(DATA PROVIDED begins)
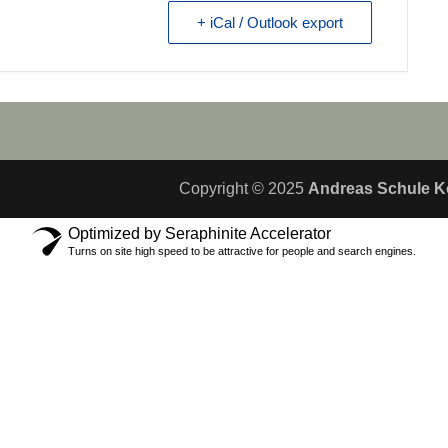
+ iCal / Outlook export
Copyright © 2025
Andreas Schule K
Optimized by Seraphinite Accelerator
Turns on site high speed to be attractive for people and search engines.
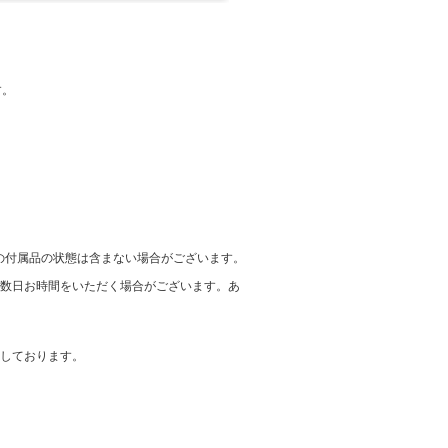
す。
の付属品の状態は含まない場合がございます。
に数日お時間をいただく場合がございます。あ
在しております。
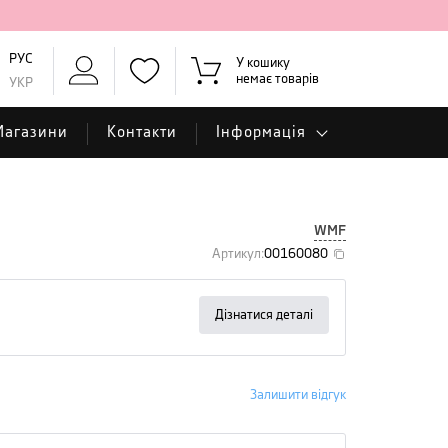
РУС
У кошику
немає товарів
УКР
Магазини
Контакти
Інформація
WMF
Артикул
:
00160080
Дізнатися деталі
Залишити відгук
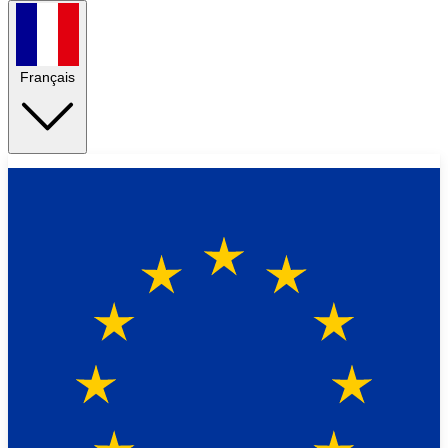
Français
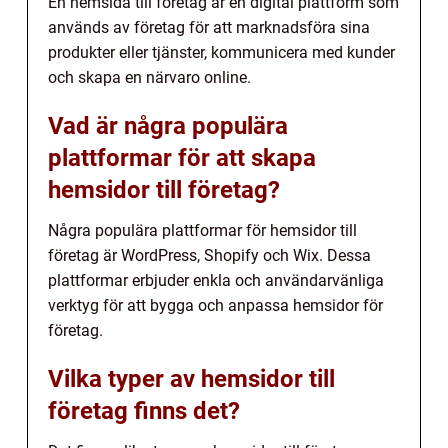
En hemsida till företag är en digital plattform som
används av företag för att marknadsföra sina
produkter eller tjänster, kommunicera med kunder
och skapa en närvaro online.
Vad är några populära
plattformar för att skapa
hemsidor till företag?
Några populära plattformar för hemsidor till
företag är WordPress, Shopify och Wix. Dessa
plattformar erbjuder enkla och användarvänliga
verktyg för att bygga och anpassa hemsidor för
företag.
Vilka typer av hemsidor till
företag finns det?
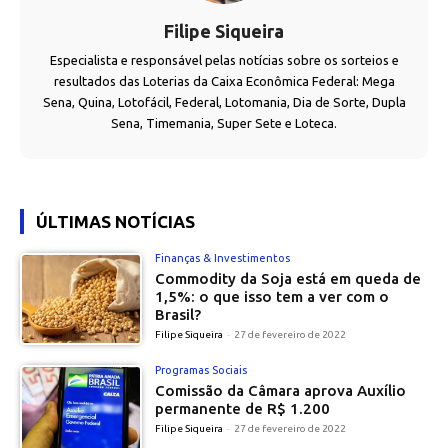
Filipe Siqueira
Especialista e responsável pelas notícias sobre os sorteios e
resultados das Loterias da Caixa Econômica Federal: Mega
Sena, Quina, Lotofácil, Federal, Lotomania, Dia de Sorte, Dupla
Sena, Timemania, Super Sete e Loteca.
ÚLTIMAS NOTÍCIAS
Finanças & Investimentos
Commodity da Soja está em queda de
1,5%: o que isso tem a ver com o
Brasil?
Filipe Siqueira
-
27 de fevereiro de 2022
Programas Sociais
Comissão da Câmara aprova Auxílio
permanente de R$ 1.200
Filipe Siqueira
-
27 de fevereiro de 2022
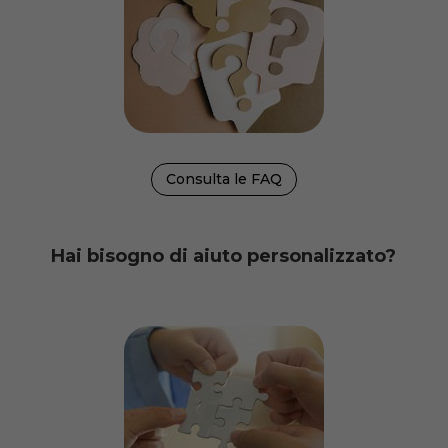
Consulta le FAQ
Hai bisogno di aiuto personalizzato?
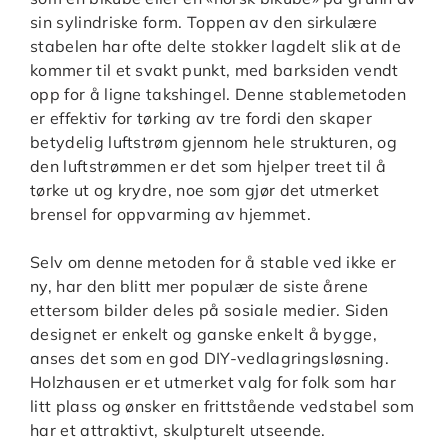
sin sylindriske form. Toppen av den sirkulære
stabelen har ofte delte stokker lagdelt slik at de
kommer til et svakt punkt, med barksiden vendt
opp for å ligne takshingel. Denne stablemetoden
er effektiv for tørking av tre fordi den skaper
betydelig luftstrøm gjennom hele strukturen, og
den luftstrømmen er det som hjelper treet til å
tørke ut og krydre, noe som gjør det utmerket
brensel for oppvarming av hjemmet.
Selv om denne metoden for å stable ved ikke er
ny, har den blitt mer populær de siste årene
ettersom bilder deles på sosiale medier. Siden
designet er enkelt og ganske enkelt å bygge,
anses det som en god DIY-vedlagringsløsning.
Holzhausen er et utmerket valg for folk som har
litt plass og ønsker en frittstående vedstabel som
har et attraktivt, skulpturelt utseende.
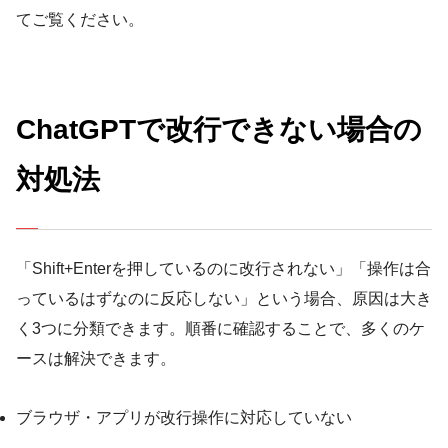
てご覧ください。
ChatGPTで改行できない場合の
対処法
「Shift+Enterを押しているのに改行されない」「操作は合
っているはずなのに反応しない」という場合、原因は大き
く3つに分類できます。順番に確認することで、多くのケ
ースは解決できます。
ブラウザ・アプリが改行操作に対応していない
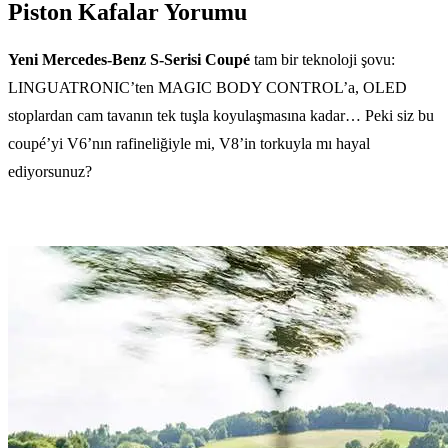
Piston Kafalar Yorumu
Yeni Mercedes-Benz S-Serisi Coupé
tam bir teknoloji şovu:
LINGUATRONIC’ten MAGIC BODY CONTROL’a, OLED
stoplardan cam tavanın tek tuşla koyulaşmasına kadar… Peki siz bu
coupé’yi V6’nın rafineliğiyle mi, V8’in torkuyla mı hayal
ediyorsunuz?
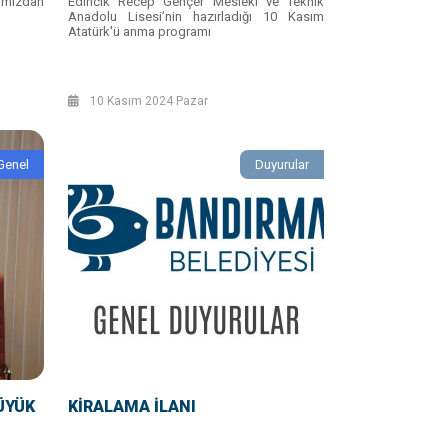
amızdan
Edincik Recep Gençer Mesleki ve Teknik
Anadolu Lisesi’nin hazırladığı 10 Kasım
Atatürk'ü anma programı
10 Kasım 2024 Pazar
Genel
Duyurular
ÜYÜK
KİRALAMA İLANI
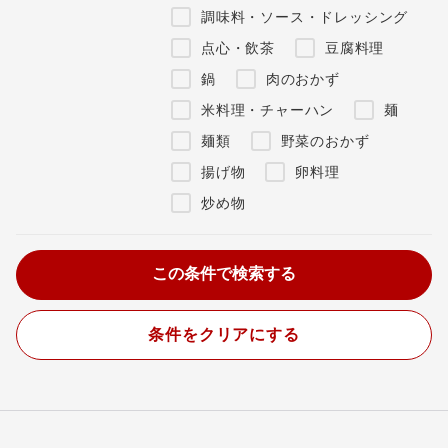
調味料・ソース・ドレッシング
点心・飲茶
豆腐料理
鍋
肉のおかず
米料理・チャーハン
麺
麺類
野菜のおかず
揚げ物
卵料理
炒め物
条件をクリアにする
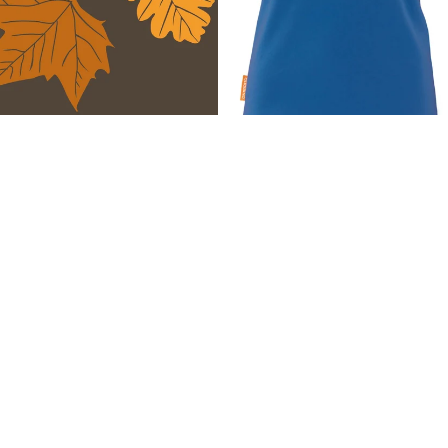
Goed Blaadje
Witte Fiets
Grafikdesign Joke Beltman
Grafikdesign Joke Beltman
€44,95
€44,95
ARTPRINTS,
Waddenstoel
I
POSTKARTEN
Bag
UND
Your
QUARTETT
Pardon
OKIMONO SOC
KS
CAPS/KAPPE
RADSPORTBEK
LEIDUNG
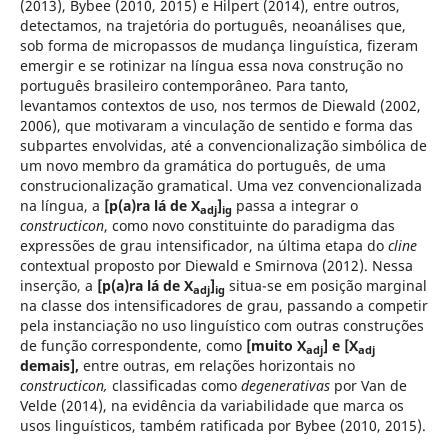
(2013), Bybee (2010, 2015) e Hilpert (2014), entre outros,
detectamos, na trajetória do português, neoanálises que,
sob forma de micropassos de mudança linguística, fizeram
emergir e se rotinizar na língua essa nova construção no
português brasileiro contemporâneo. Para tanto,
levantamos contextos de uso, nos termos de Diewald (2002,
2006), que motivaram a vinculação de sentido e forma das
subpartes envolvidas, até a convencionalização simbólica de
um novo membro da gramática do português, de uma
construcionalização gramatical. Uma vez convencionalizada
na língua, a
[p(a)ra lá de X
]
passa a integrar o
adj
ig
constructicon
, como novo constituinte do paradigma das
expressões de grau intensificador, na última etapa do
cline
contextual proposto por Diewald e Smirnova (2012). Nessa
inserção, a
[p(a)ra lá de X
]
situa-se em posição marginal
adj
ig
na classe dos intensificadores de grau, passando a competir
pela instanciação no uso linguístico com outras construções
de função correspondente, como
[muito X
] e [X
adj
adj
demais],
entre outras, em relações horizontais no
constructicon,
classificadas como
degenerativas
por Van de
Velde (2014), na evidência da variabilidade que marca os
usos linguísticos, também ratificada por Bybee (2010, 2015).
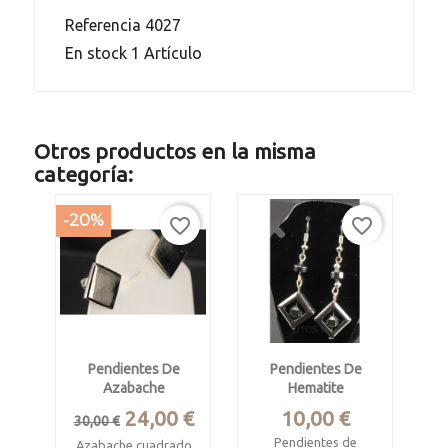
Referencia
4027
En stock
1 Artículo
Otros productos en la misma
categoría:
-20%
favorite_border
favorite_border
Pendientes De
Pendientes De
Azabache
Hematite
Precio
Precio
Precio
24,00 €
10,00 €
30,00 €
base
Pendientes de
Azabache cuadrado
(DATA PROVIDED ends)
_ASSIGNMENT_: In the records, locate each line holding the string "Diewald" and copy it.

_ANSWER BOX_:
levantamos contextos de uso, nos termos de Diewald (2002,
contextual proposto por Diewald e Smirnova (2012). Nessa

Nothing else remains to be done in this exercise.